*Input data:*
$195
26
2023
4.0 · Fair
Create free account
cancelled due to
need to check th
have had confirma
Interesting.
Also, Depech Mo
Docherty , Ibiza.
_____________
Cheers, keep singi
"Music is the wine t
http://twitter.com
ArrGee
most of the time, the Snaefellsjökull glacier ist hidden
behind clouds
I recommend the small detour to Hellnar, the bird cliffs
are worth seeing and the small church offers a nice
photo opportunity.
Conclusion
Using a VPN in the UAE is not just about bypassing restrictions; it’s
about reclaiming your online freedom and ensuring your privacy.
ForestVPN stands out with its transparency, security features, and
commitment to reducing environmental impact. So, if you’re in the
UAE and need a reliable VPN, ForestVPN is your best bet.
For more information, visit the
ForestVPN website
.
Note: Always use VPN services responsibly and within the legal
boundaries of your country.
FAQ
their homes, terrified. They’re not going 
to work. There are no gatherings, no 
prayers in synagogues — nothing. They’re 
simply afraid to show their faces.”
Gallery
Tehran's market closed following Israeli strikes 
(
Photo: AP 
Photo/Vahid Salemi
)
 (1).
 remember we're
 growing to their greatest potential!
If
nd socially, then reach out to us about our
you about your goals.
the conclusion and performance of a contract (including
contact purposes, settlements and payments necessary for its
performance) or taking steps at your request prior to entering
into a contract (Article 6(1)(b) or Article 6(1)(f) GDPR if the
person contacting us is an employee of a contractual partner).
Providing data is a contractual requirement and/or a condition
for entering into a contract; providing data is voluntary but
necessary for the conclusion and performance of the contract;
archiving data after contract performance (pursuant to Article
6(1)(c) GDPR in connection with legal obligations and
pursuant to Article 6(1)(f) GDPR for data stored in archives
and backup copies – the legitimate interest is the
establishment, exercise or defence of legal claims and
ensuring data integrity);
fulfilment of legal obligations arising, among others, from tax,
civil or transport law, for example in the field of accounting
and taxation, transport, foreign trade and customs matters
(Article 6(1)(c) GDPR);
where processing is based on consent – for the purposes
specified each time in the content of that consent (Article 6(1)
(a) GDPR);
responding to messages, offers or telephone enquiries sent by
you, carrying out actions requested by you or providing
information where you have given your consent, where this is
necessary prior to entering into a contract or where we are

*Work instruction:* From the first line above through the line that contains "into a contract (Article", quote each line exactly. Output nothing more.

*Answer to this exercise:*
$195
26
2023
4.0 · Fair
Create free account
cancelled due to
need to check th
have had confirma
Interesting.
Also, Depech Mo
Docherty , Ibiza.
_____________
Cheers, keep singi
"Music is the wine t
http://twitter.com
ArrGee
most of the time, the Snaefellsjökull glacier ist hidden
behind clouds
I recommend the small detour to Hellnar, the bird cliffs
are worth seeing and the small church offers a nice
photo opportunity.
Conclusion
Using a VPN in the UAE is not just about bypassing restrictions; it’s
about reclaiming your online freedom and ensuring your privacy.
ForestVPN stands out with its transparency, security features, and
commitment to reducing environmental impact. So, if you’re in the
UAE and need a reliable VPN, ForestVPN is your best bet.
For more information, visit the
ForestVPN website
.
Note: Always use VPN services responsibly and within the legal
boundaries of your country.
FAQ
their homes, terrified. They’re not going 
to work. There are no gatherings, no 
prayers in synagogues — nothing. They’re 
simply afraid to show their faces.”
Gallery
Tehran's market closed following Israeli strikes 
(
Photo: AP 
Photo/Vahid Salemi
)
 (1).
 remember we're
 growing to their greatest potential!
If
nd socially, then reach out to us about our
you about your goals.
the conclusion and performance of a contract (including
contact purposes, settlements and payments necessary for its
performance) or taking steps at your request prior to entering
into a contract (Article 6(1)(b) or Article 6(1)(f) GDPR if the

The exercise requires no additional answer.